[DIRECTIONS FOR THIS TASK]:
Can you lay out every line of the records below as a Markdown table with two columns, Row (numbered from 1) and Line, leaving out blank lines?

[MATERIAL SHOWN]:
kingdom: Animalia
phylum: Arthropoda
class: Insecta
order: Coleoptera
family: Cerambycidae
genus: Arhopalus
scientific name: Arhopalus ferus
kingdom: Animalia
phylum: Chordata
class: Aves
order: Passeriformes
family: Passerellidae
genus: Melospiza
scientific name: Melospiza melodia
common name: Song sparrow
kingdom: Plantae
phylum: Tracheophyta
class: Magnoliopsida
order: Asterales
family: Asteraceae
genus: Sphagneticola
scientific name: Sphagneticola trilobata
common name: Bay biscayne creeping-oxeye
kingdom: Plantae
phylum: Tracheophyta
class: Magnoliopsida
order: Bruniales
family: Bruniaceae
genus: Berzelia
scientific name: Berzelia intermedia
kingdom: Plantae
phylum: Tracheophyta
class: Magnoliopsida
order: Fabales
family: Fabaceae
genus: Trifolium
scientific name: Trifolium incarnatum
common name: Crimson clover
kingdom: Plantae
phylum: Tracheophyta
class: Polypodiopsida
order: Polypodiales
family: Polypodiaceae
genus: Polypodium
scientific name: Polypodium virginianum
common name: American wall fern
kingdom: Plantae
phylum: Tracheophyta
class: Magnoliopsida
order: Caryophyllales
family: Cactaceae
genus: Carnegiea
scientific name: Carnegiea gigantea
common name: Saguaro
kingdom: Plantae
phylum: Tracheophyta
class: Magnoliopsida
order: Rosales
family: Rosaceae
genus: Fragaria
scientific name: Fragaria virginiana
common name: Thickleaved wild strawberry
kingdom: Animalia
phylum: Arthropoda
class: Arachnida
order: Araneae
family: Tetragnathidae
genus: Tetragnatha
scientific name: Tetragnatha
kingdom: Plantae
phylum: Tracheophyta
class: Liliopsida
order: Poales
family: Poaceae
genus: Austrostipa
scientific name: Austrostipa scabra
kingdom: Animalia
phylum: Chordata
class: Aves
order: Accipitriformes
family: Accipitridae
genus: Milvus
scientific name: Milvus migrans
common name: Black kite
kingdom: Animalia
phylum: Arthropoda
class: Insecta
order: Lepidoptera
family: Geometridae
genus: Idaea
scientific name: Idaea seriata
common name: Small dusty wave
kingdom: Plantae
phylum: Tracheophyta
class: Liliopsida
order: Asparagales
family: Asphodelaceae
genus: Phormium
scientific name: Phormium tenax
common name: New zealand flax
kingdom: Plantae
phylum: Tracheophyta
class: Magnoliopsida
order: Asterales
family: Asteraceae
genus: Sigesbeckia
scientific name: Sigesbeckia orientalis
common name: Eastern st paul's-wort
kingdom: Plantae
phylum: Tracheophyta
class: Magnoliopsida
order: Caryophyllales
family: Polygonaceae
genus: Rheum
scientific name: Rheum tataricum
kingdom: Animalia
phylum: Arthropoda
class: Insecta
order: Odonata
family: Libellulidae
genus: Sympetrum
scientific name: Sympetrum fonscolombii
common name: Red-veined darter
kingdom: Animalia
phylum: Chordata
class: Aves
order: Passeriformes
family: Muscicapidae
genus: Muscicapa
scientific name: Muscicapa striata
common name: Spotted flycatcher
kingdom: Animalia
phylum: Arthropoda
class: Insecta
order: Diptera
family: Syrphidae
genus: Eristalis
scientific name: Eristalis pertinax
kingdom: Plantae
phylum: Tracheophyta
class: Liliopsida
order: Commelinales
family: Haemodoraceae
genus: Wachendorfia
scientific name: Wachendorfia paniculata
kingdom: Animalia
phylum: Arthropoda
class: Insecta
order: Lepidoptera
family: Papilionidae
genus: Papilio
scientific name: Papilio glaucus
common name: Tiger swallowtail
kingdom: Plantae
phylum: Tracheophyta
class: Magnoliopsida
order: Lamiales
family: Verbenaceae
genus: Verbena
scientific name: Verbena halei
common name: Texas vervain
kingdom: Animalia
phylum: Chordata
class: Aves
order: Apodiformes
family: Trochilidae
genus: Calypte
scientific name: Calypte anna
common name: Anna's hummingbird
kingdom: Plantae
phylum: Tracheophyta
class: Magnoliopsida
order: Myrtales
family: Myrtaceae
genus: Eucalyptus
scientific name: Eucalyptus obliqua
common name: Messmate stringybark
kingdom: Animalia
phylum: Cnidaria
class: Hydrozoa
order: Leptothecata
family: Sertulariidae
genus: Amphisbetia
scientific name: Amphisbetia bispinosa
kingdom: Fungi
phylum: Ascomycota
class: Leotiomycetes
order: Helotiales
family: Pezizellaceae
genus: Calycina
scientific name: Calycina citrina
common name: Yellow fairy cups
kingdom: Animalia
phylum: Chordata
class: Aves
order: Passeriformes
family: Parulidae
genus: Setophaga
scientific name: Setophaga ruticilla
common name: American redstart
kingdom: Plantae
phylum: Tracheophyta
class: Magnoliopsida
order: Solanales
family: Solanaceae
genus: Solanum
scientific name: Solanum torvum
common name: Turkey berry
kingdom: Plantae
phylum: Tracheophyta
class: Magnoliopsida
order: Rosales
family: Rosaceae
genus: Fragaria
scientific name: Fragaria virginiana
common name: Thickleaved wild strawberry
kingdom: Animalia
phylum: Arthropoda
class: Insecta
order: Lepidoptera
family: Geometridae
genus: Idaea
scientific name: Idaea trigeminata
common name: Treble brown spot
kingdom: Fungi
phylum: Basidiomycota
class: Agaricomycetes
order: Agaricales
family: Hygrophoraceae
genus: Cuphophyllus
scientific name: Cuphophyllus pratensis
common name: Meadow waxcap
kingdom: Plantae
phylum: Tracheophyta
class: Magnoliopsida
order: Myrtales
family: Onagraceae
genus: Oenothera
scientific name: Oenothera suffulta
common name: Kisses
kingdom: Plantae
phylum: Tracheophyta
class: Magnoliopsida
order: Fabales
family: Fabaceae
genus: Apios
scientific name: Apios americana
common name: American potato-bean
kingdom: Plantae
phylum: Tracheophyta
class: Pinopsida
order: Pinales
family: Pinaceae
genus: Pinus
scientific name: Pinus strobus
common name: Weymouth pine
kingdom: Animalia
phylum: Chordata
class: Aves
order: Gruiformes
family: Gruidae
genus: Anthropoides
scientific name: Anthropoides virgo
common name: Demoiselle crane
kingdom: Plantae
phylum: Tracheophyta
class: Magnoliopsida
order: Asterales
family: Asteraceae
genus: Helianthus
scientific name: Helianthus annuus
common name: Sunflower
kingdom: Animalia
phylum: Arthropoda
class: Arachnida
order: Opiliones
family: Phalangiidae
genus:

[SOLUTION TO THE EXERCISE]:
| Row | Line |
|---|---|
| 1 | kingdom: Animalia |
| 2 | phylum: Arthropoda |
| 3 | class: Insecta |
| 4 | order: Coleoptera |
| 5 | family: Cerambycidae |
| 6 | genus: Arhopalus |
| 7 | scientific name: Arhopalus ferus |
| 8 | kingdom: Animalia |
| 9 | phylum: Chordata |
| 10 | class: Aves |
| 11 | order: Passeriformes |
| 12 | family: Passerellidae |
| 13 | genus: Melospiza |
| 14 | scientific name: Melospiza melodia |
| 15 | common name: Song sparrow |
| 16 | kingdom: Plantae |
| 17 | phylum: Tracheophyta |
| 18 | class: Magnoliopsida |
| 19 | order: Asterales |
| 20 | family: Asteraceae |
| 21 | genus: Sphagneticola |
| 22 | scientific name: Sphagneticola trilobata |
| 23 | common name: Bay biscayne creeping-oxeye |
| 24 | kingdom: Plantae |
| 25 | phylum: Tracheophyta |
| 26 | class: Magnoliopsida |
| 27 | order: Bruniales |
| 28 | family: Bruniaceae |
| 29 | genus: Berzelia |
| 30 | scientific name: Berzelia intermedia |
| 31 | kingdom: Plantae |
| 32 | phylum: Tracheophyta |
| 33 | class: Magnoliopsida |
| 34 | order: Fabales |
| 35 | family: Fabaceae |
| 36 | genus: Trifolium |
| 37 | scientific name: Trifolium incarnatum |
| 38 | common name: Crimson clover |
| 39 | kingdom: Plantae |
| 40 | phylum: Tracheophyta |
| 41 | class: Polypodiopsida |
| 42 | order: Polypodiales |
| 43 | family: Polypodiaceae |
| 44 | genus: Polypodium |
| 45 | scientific name: Polypodium virginianum |
| 46 | common name: American wall fern |
| 47 | kingdom: Plantae |
| 48 | phylum: Tracheophyta |
| 49 | class: Magnoliopsida |
| 50 | order: Caryophyllales |
| 51 | family: Cactaceae |
| 52 | genus: Carnegiea |
| 53 | scientific name: Carnegiea gigantea |
| 54 | common name: Saguaro |
| 55 | kingdom: Plantae |
| 56 | phylum: Tracheophyta |
| 57 | class: Magnoliopsida |
| 58 | order: Rosales |
| 59 | family: Rosaceae |
| 60 | genus: Fragaria |
| 61 | scientific name: Fragaria virginiana |
| 62 | common name: Thickleaved wild strawberry |
| 63 | kingdom: Animalia |
| 64 | phylum: Arthropoda |
| 65 | class: Arachnida |
| 66 | order: Araneae |
| 67 | family: Tetragnathidae |
| 68 | genus: Tetragnatha |
| 69 | scientific name: Tetragnatha |
| 70 | kingdom: Plantae |
| 71 | phylum: Tracheophyta |
| 72 | class: Liliopsida |
| 73 | order: Poales |
| 74 | family: Poaceae |
| 75 | genus: Austrostipa |
| 76 | scientific name: Austrostipa scabra |
| 77 | kingdom: Animalia |
| 78 | phylum: Chordata |
| 79 | class: Aves |
| 80 | order: Accipitriformes |
| 81 | family: Accipitridae |
| 82 | genus: Milvus |
| 83 | scientific name: Milvus migrans |
| 84 | common name: Black kite |
| 85 | kingdom: Animalia |
| 86 | phylum: Arthropoda |
| 87 | class: Insecta |
| 88 | order: Lepidoptera |
| 89 | family: Geometridae |
| 90 | genus: Idaea |
| 91 | scientific name: Idaea seriata |
| 92 | common name: Small dusty wave |
| 93 | kingdom: Plantae |
| 94 | phylum: Tracheophyta |
| 95 | class: Liliopsida |
| 96 | order: Asparagales |
| 97 | family: Asphodelaceae |
| 98 | genus: Phormium |
| 99 | scientific name: Phormium tenax |
| 100 | common name: New zealand flax |
| 101 | kingdom: Plantae |
| 102 | phylum: Tracheophyta |
| 103 | class: Magnoliopsida |
| 104 | order: Asterales |
| 105 | family: Asteraceae |
| 106 | genus: Sigesbeckia |
| 107 | scientific name: Sigesbeckia orientalis |
| 108 | common name: Eastern st paul's-wort |
| 109 | kingdom: Plantae |
| 110 | phylum: Tracheophyta |
| 111 | class: Magnoliopsida |
| 112 | order: Caryophyllales |
| 113 | family: Polygonaceae |
| 114 | genus: Rheum |
| 115 | scientific name: Rheum tataricum |
| 116 | kingdom: Animalia |
| 117 | phylum: Arthropoda |
| 118 | class: Insecta |
| 119 | order: Odonata |
| 120 | family: Libellulidae |
| 121 | genus: Sympetrum |
| 122 | scientific name: Sympetrum fonscolombii |
| 123 | common name: Red-veined darter |
| 124 | kingdom: Animalia |
| 125 | phylum: Chordata |
| 126 | class: Aves |
| 127 | order: Passeriformes |
| 128 | family: Muscicapidae |
| 129 | genus: Muscicapa |
| 130 | scientific name: Muscicapa striata |
| 131 | common name: Spotted flycatcher |
| 132 | kingdom: Animalia |
| 133 | phylum: Arthropoda |
| 134 | class: Insecta |
| 135 | order: Diptera |
| 136 | family: Syrphidae |
| 137 | genus: Eristalis |
| 138 | scientific name: Eristalis pertinax |
| 139 | kingdom: Plantae |
| 140 | phylum: Tracheophyta |
| 141 | class: Liliopsida |
| 142 | order: Commelinales |
| 143 | family: Haemodoraceae |
| 144 | genus: Wachendorfia |
| 145 | scientific name: Wachendorfia paniculata |
| 146 | kingdom: Animalia |
| 147 | phylum: Arthropoda |
| 148 | class: Insecta |
| 149 | order: Lepidoptera |
| 150 | family: Papilionidae |
| 151 | genus: Papilio |
| 152 | scientific name: Papilio glaucus |
| 153 | common name: Tiger swallowtail |
| 154 | kingdom: Plantae |
| 155 | phylum: Tracheophyta |
| 156 | class: Magnoliopsida |
| 157 | order: Lamiales |
| 158 | family: Verbenaceae |
| 159 | genus: Verbena |
| 160 | scientific name: Verbena halei |
| 161 | common name: Texas vervain |
| 162 | kingdom: Animalia |
| 163 | phylum: Chordata |
| 164 | class: Aves |
| 165 | order: Apodiformes |
| 166 | family: Trochilidae |
| 167 | genus: Calypte |
| 168 | scientific name: Calypte anna |
| 169 | common name: Anna's hummingbird |
| 170 | kingdom: Plantae |
| 171 | phylum: Tracheophyta |
| 172 | class: Magnoliopsida |
| 173 | order: Myrtales |
| 174 | family: Myrtaceae |
| 175 | genus: Eucalyptus |
| 176 | scientific name: Eucalyptus obliqua |
| 177 | common name: Messmate stringybark |
| 178 | kingdom: Animalia |
| 179 | phylum: Cnidaria |
| 180 | class: Hydrozoa |
| 181 | order: Leptothecata |
| 182 | family: Sertulariidae |
| 183 | genus: Amphisbetia |
| 184 | scientific name: Amphisbetia bispinosa |
| 185 | kingdom: Fungi |
| 186 | phylum: Ascomycota |
| 187 | class: Leotiomycetes |
| 188 | order: Helotiales |
| 189 | family: Pezizellaceae |
| 190 | genus: Calycina |
| 191 | scientific name: Calycina citrina |
| 192 | common name: Yellow fairy cups |
| 193 | kingdom: Animalia |
| 194 | phylum: Chordata |
| 195 | class: Aves |
| 196 | order: Passeriformes |
| 197 | family: Parulidae |
| 198 | genus: Setophaga |
| 199 | scientific name: Setophaga ruticilla |
| 200 | common name: American redstart |
| 201 | kingdom: Plantae |
| 202 | phylum: Tracheophyta |
| 203 | class: Magnoliopsida |
| 204 | order: Solanales |
| 205 | family: Solanaceae |
| 206 | genus: Solanum |
| 207 | scientific name: Solanum torvum |
| 208 | common name: Turkey berry |
| 209 | kingdom: Plantae |
| 210 | phylum: Tracheophyta |
| 211 | class: Magnoliopsida |
| 212 | order: Rosales |
| 213 | family: Rosaceae |
| 214 | genus: Fragaria |
| 215 | scientific name: Fragaria virginiana |
| 216 | common name: Thickleaved wild strawberry |
| 217 | kingdom: Animalia |
| 218 | phylum: Arthropoda |
| 219 | class: Insecta |
| 220 | order: Lepidoptera |
| 221 | family: Geometridae |
| 222 | genus: Idaea |
| 223 | scientific name: Idaea trigeminata |
| 224 | common name: Treble brown spot |
| 225 | kingdom: Fungi |
| 226 | phylum: Basidiomycota |
| 227 | class: Agaricomycetes |
| 228 | order: Agaricales |
| 229 | family: Hygrophoraceae |
| 230 | genus: Cuphophyllus |
| 231 | scientific name: Cuphophyllus pratensis |
| 232 | common name: Meadow waxcap |
| 233 | kingdom: Plantae |
| 234 | phylum: Tracheophyta |
| 235 | class: Magnoliopsida |
| 236 | order: Myrtales |
| 237 | family: Onagraceae |
| 238 | genus: Oenothera |
| 239 | scientific name: Oenothera suffulta |
| 240 | common name: Kisses |
| 241 | kingdom: Plantae |
| 242 | phylum: Tracheophyta |
| 243 | class: Magnoliopsida |
| 244 | order: Fabales |
| 245 | family: Fabaceae |
| 246 | genus: Apios |
| 247 | scientific name: Apios americana |
| 248 | common name: American potato-bean |
| 249 | kingdom: Plantae |
| 250 | phylum: Tracheophyta |
| 251 | class: Pinopsida |
| 252 | order: Pinales |
| 253 | family: Pinaceae |
| 254 | genus: Pinus |
| 255 | scientific name: Pinus strobus |
| 256 | common name: Weymouth pine |
| 257 | kingdom: Animalia |
| 258 | phylum: Chordata |
| 259 | class: Aves |
| 260 | order: Gruiformes |
| 261 | family: Gruidae |
| 262 | genus: Anthropoides |
| 263 | scientific name: Anthropoides virgo |
| 264 | common name: Demoiselle crane |
| 265 | kingdom: Plantae |
| 266 | phylum: Tracheophyta |
| 267 | class: Magnoliopsida |
| 268 | order: Asterales |
| 269 | family: Asteraceae |
| 270 | genus: Helianthus |
| 271 | scientific name: Helianthus annuus |
| 272 | common name: Sunflower |
| 273 | kingdom: Animalia |
| 274 | phylum: Arthropoda |
| 275 | class: Arachnida |
| 276 | order: Opiliones |
| 277 | family: Phalangiidae |
| 278 | genus: |